Malam hari di negara A.


Leo baru saja selesai menjalani serangkaian pemeriksaan. Bahkan hingga selarut ini. Dia dengan ditemani Tuan besar Nugraha dan Dimas menjalani serangkaian pemeriksaan.


Untuk beberapa hari kedepan, Leo harus dulu tinggal di rumah sakit untuk mengobservasi tubuh, kondisi dan keadaannya. Tentang komplikasi yang diakibatkan oleh kecelakaannya dulu. Observasi untuk mengambil tindakan yang tepat dan terbaik. Di lantai enam Leo dirawat. Terpasang beberapa alat medis ditubuhnya. Matanya terpejam, dia tidur dengan rasa lemah tak berdaya dalam dirinya.


"Pa, aku kembali kerumah dulu," ucap Dimas pamit. Tuan besar Nugraha mengangguk.


"Sampaikan kabar ini dengan baik. Kau tahu, adikmu sangat tidak suka jika Yuna bersedih," ujar Papa. Dimas tersenyum lebar dan memperhatikan Leo yang terpejam.
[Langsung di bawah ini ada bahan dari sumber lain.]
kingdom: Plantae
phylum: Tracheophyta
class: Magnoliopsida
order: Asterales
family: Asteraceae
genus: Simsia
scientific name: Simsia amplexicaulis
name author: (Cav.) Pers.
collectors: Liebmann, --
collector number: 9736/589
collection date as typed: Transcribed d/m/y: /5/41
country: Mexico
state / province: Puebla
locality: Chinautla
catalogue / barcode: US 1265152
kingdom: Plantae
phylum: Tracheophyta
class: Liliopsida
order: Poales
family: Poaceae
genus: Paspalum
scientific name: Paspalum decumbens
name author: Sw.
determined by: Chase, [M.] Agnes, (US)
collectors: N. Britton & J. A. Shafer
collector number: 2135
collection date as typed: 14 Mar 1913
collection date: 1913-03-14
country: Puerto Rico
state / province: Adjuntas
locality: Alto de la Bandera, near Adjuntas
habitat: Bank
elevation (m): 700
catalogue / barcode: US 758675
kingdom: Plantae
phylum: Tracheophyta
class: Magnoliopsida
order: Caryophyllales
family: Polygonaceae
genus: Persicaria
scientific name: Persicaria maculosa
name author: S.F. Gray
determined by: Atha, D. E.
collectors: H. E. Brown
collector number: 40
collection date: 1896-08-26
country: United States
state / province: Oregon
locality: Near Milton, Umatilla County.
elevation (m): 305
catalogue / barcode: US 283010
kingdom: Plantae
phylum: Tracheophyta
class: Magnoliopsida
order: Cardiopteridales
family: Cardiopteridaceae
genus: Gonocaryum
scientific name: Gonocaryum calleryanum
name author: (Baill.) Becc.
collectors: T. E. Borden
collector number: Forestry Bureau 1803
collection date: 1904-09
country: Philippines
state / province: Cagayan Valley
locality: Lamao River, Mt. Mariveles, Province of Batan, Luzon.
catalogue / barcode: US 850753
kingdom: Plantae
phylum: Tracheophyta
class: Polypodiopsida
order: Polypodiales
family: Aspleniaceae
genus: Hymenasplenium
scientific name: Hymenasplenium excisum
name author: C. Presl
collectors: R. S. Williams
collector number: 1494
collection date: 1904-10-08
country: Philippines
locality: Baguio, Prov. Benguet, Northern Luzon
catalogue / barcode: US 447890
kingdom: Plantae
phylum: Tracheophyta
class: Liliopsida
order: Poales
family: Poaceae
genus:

"Baik Pa," jawab Dimas. Kemudian dia berbicara pada Leo dengan pelan. "Jika kau tidak ingin isteri mu sedih, segeralah sembuh."


Dimas kembali kerumah. Seperti yang sudah ia duga jika saat ini, Yuna dan Mama belum tidur.


"Kak," Yuna tidak sabar lagi untuk bertanya. Dimas pulang sendirian. Mama pun sama. Beliau menatap putranya dengan cemas.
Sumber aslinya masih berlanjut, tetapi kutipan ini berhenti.